Source data:
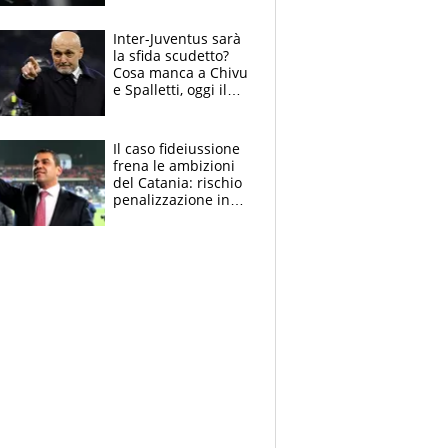
derubato, che
attacco all’Italia
Inter-Juventus sarà
la sfida scudetto?
Cosa manca a Chivu
e Spalletti, oggi il
primo antipasto
Il caso fideiussione
frena le ambizioni
del Catania: rischio
penalizzazione in
classifica, cosa
succede?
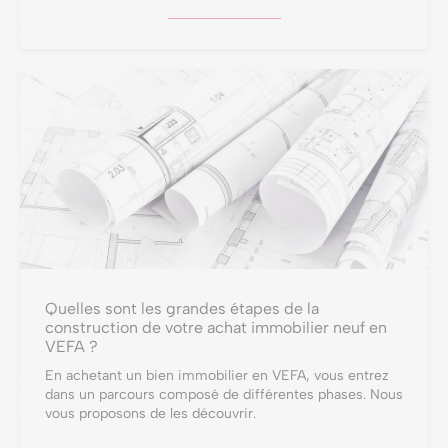
Quelles sont les grandes étapes de la
construction de votre achat immobilier neuf en
VEFA ?
En achetant un bien immobilier en VEFA, vous entrez
dans un parcours composé de différentes phases. Nous
vous proposons de les découvrir.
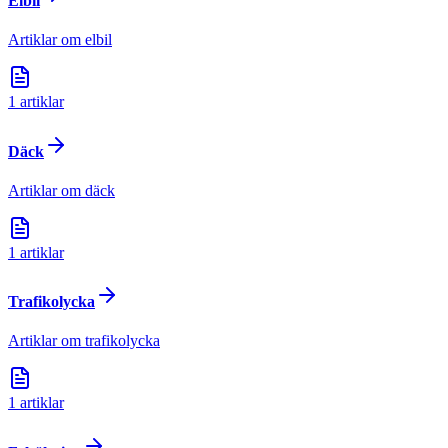
Elbil
Artiklar om elbil
1
artiklar
Däck
Artiklar om däck
1
artiklar
Trafikolycka
Artiklar om trafikolycka
1
artiklar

REQUEST: Rewrite the listing above with "Catania" changed to "Palermo" and all other text left unchanged. Omit the pictures from your answer.

ANSWER TO THIS EXERCISE:
derubato, che
attacco all’Italia
Inter-Juventus sarà
la sfida scudetto?
Cosa manca a Chivu
e Spalletti, oggi il
primo antipasto
Il caso fideiussione
frena le ambizioni
del Palermo: rischio
penalizzazione in
classifica, cosa
succede?
Quelles sont les grandes étapes de la
construction de votre achat immobilier neuf en
VEFA ?
En achetant un bien immobilier en VEFA, vous entrez
dans un parcours composé de différentes phases. Nous
vous proposons de les découvrir.
Elbil
Artiklar om elbil
1
artiklar
Däck
Artiklar om däck
1
artiklar
Trafikolycka
Artiklar om trafikolycka
1
artiklar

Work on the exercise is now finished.